Once more, Leggett stressed how well his new car was performing, giving thanks to longtime sponsor Flying A Motorsports and extra credit to engine builder Charlie Buck, as well as his team members.
“Terry Coyle does an astounding job tuning the car. Even more than being a really awesome tuner, him and his fiancée, Kim, are just great people and I love to be around them,” Leggett said. “Todd Magee is a young gentleman that’s helped me now, I don’t even know how many years, a long time. Jeff Smith has helped me race off and on for 30 years. We’ve got some good people with us. Family members, too. My wife goes; she loves to cook. I think she would rather stay home and cook, but when she goes with us she cooks and does her thing, and we all appreciate that.”
Most recently, Leggett qualified eighth for Dragstock XII when the PDRA returned early in September to Rockingham, where he lost in the opening round for the first time this season. Regardless, his performance at the Memphis Drags proved beyond any doubt he and his team are capable of competing with the frontrunners in the world’s quickest and fastest eighth-mile doorslammer class and made him feel like there’s some unfinished business to take care of now.

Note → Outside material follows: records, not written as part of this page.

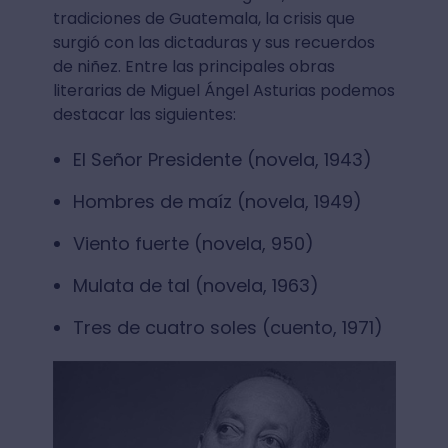
tradiciones de Guatemala, la crisis que
surgió con las dictaduras y sus recuerdos
de niñez. Entre las principales obras
literarias de Miguel Ángel Asturias podemos
destacar las siguientes:
El Señor Presidente (novela, 1943)
Hombres de maíz (novela, 1949)
Viento fuerte (novela, 950)
Mulata de tal (novela, 1963)
Tres de cuatro soles (cuento, 1971)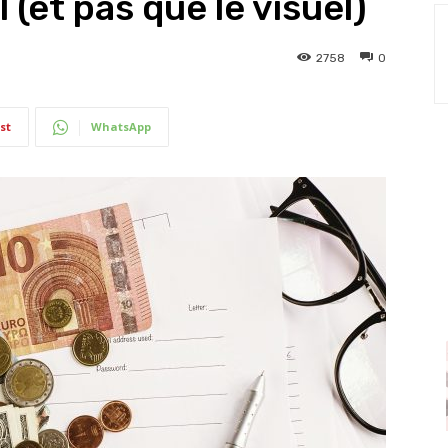
 (et pas que le visuel)
2758
0
st
WhatsApp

“We’re really, really going to try to focus on getting a win. We’ve still got one more chance to get a win this season,” Leggett said, referring to the PDRA season ender late in October at Richmond, Virginia. “Me personally, I’ve never won one of these type races, a big race. I’ve done it a lot of years and never had a big win. It sure looks like it would be possible, so we’re going to try to make it happen.”